Items listed in a dataset:

────────────────────

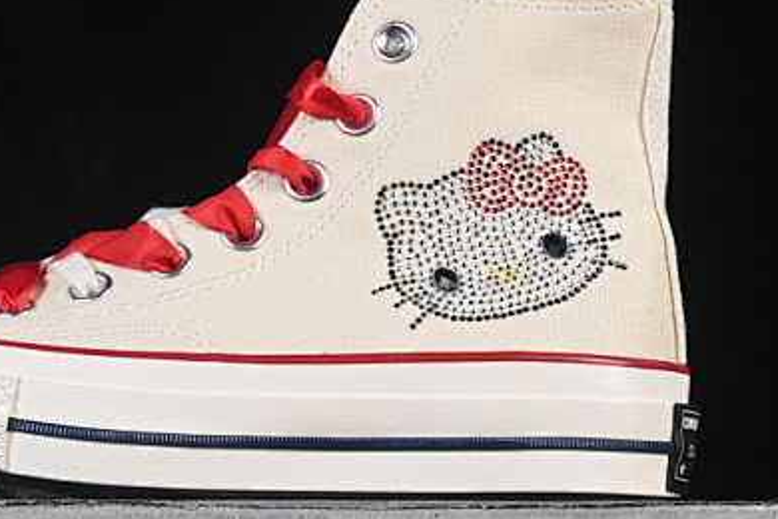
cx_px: 195
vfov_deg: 8.9
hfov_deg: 13.3
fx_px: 3328
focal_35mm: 154
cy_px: 165
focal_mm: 50
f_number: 8
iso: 160
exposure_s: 1/80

────────────────────

The problem -
All records above must be output exactly as they stand, excluding pictures.

Response box -
cx_px: 195
vfov_deg: 8.9
hfov_deg: 13.3
fx_px: 3328
focal_35mm: 154
cy_px: 165
focal_mm: 50
f_number: 8
iso: 160
exposure_s: 1/80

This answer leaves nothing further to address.